On October 19, 1987, a chain reaction of market distress caused stock exchanges across the globe to plummet in a matter of hours, including America’s most prominent index, the Dow Jones Industrial Average, which dropped 22.6 percent—a loss that remains the largest one-day stock market decline in history. Anne Doran was thirty years old at the time, working at an independent record company and making art. Hearing news of the crash, she immediately started on a mixed-media work, the first in a long-running series that she titled “Black Mondays”.

Previous to that day, Doran had been primarily occupied with making collage-based sculptures informed by the American culture of the 1980s and early 1990s, years in which Ronald Reagan was elected twice, the AIDS epidemic reached crisis proportions, and feminism came under fire from the right. At the same time, the rise of neoliberalism—an ideology now seen as fostering economic inequality and environmental degradation globally—was being reflected in a proliferation of mass media images that solidified structures of power through the amplification of desire. Influenced, like many of her peers, by the Pictures generation, Doran was working with found images from any number of printed sources—including corporate reports, porn magazines, military and fashion magazines, and advertising circulars—fragmenting and recombining them as a way to subvert their messages and create alternative stories.

It is the last of these materials that provide the surface for all of Doran’s Black Monday paintings. According to the artist: “I had a circular for Woolworth’s Dollar Days lying around that I’d liked the look of, and suddenly it all came together for me. I picked it up, traced the outlines of three of my collages onto it, and painted them in with black Flashe.” These redactions simultaneously reproduced her collages and freed them from the burden of specific images, even as they paradoxically drew attention to what they obliterated—the stuff of everyday life.

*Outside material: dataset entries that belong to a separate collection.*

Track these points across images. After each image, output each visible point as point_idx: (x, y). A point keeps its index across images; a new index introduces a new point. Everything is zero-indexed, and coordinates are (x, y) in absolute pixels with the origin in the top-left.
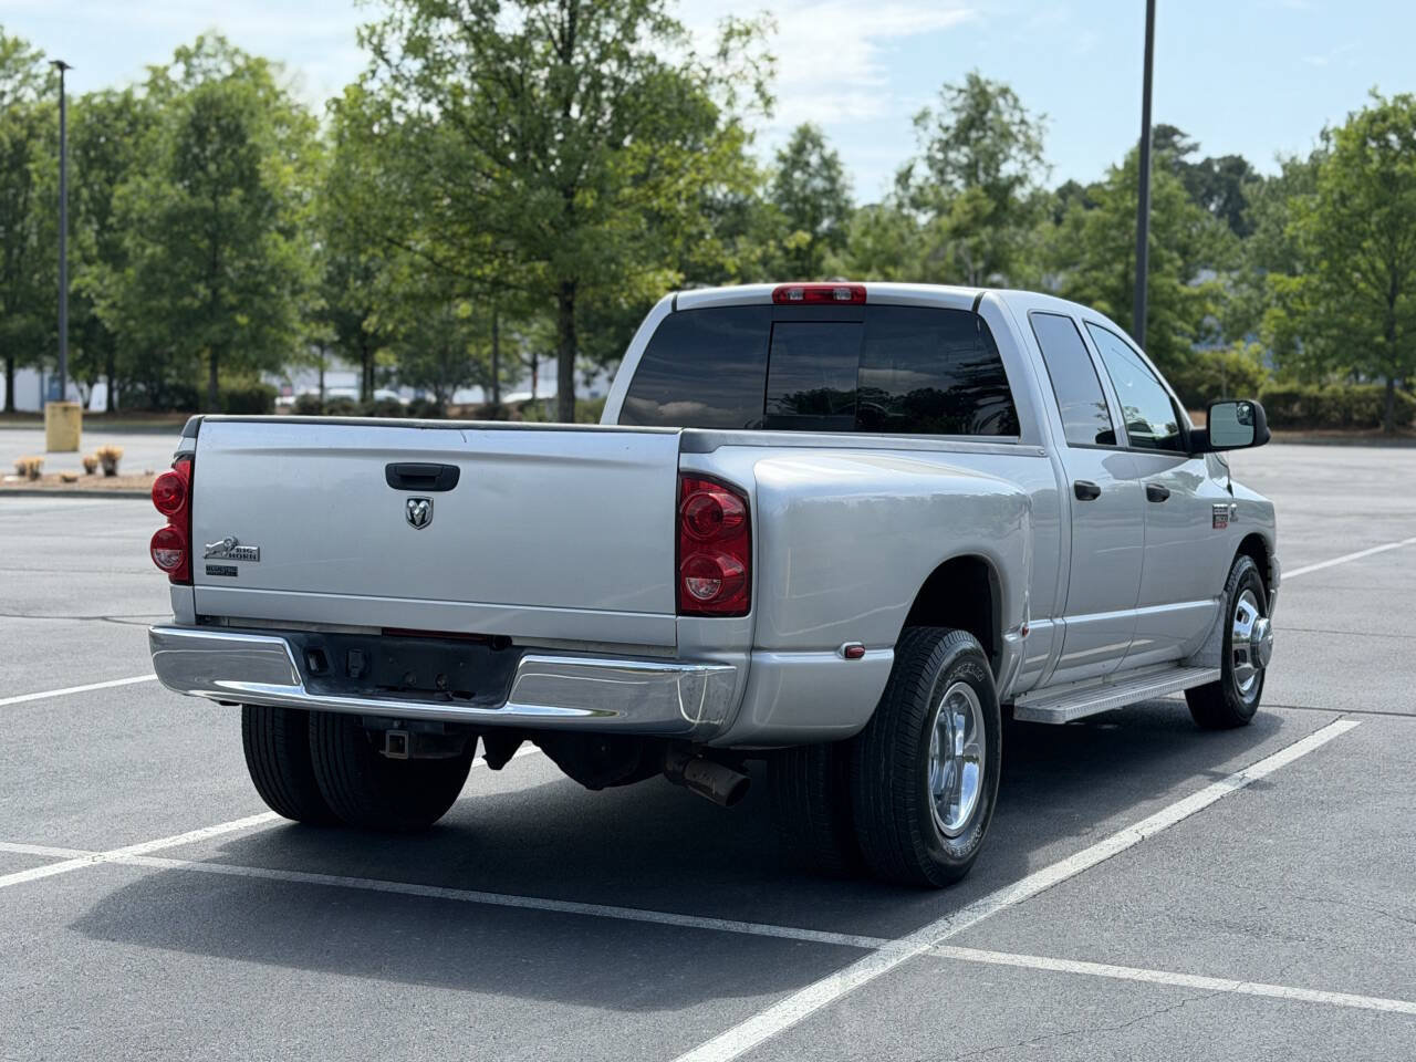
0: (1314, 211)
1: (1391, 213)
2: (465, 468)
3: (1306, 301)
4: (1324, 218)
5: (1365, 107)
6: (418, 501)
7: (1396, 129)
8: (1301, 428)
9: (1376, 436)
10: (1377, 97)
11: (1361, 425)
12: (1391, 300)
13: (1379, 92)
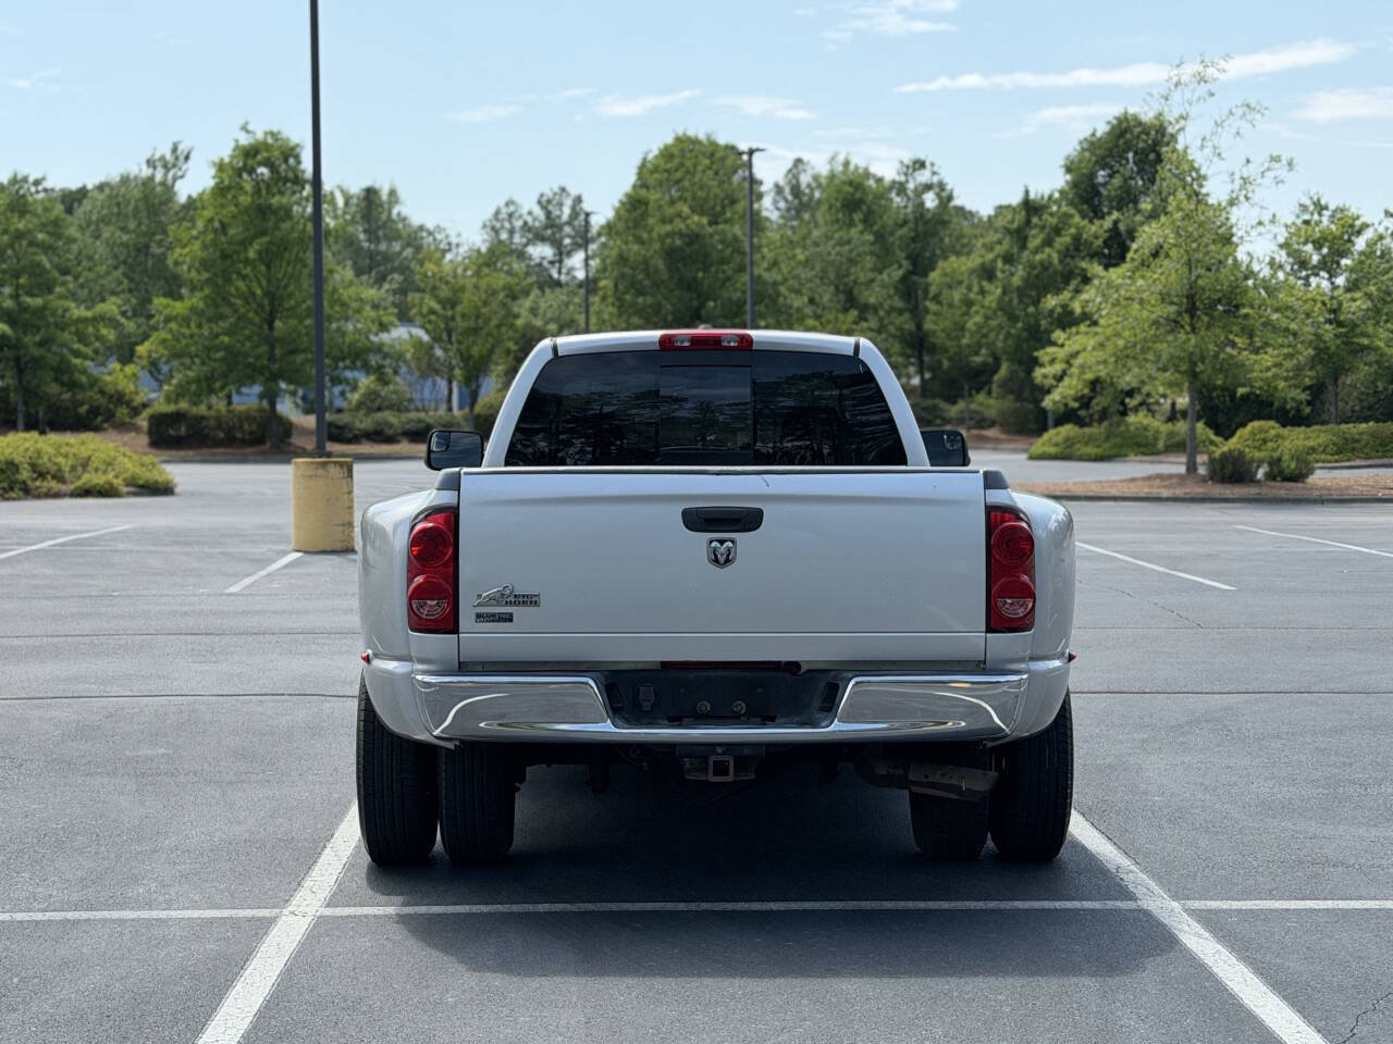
0: (196, 238)
1: (270, 242)
2: (768, 510)
3: (193, 325)
4: (205, 247)
5: (237, 141)
6: (722, 542)
7: (268, 163)
8: (191, 447)
9: (264, 453)
10: (248, 132)
11: (244, 443)
12: (271, 326)
13: (250, 127)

The events of Black Monday brought attention to globalization, a new phenomenon at the time, by demonstrating the unprecedented extent to which financial markets worldwide had become intertwined and technologically interconnected. This process has, of course, accelerated over the past few decades. Now, while the whole world is talking about inflation, supply-chain issues, and shortages, Doran’s paintings feel uncannily of the moment.

Anne Doran (b. 1957) was born in Canada and lives and works in New York. Her work has been included in exhibitions at MoMA P.S.1, Long Island City, NY; The Kitchen, New York; Artists Space, New York; the Centre Georges Pompidou, Paris; Tony Shafrazi Gallery, New York; the Stedelijk Museum, Amsterdam; the New Museum of Contemporary Art, New York; and 303 Gallery, New York and has been reviewed in the New York Times, the New Yorker, and the Village Voice, among other publications.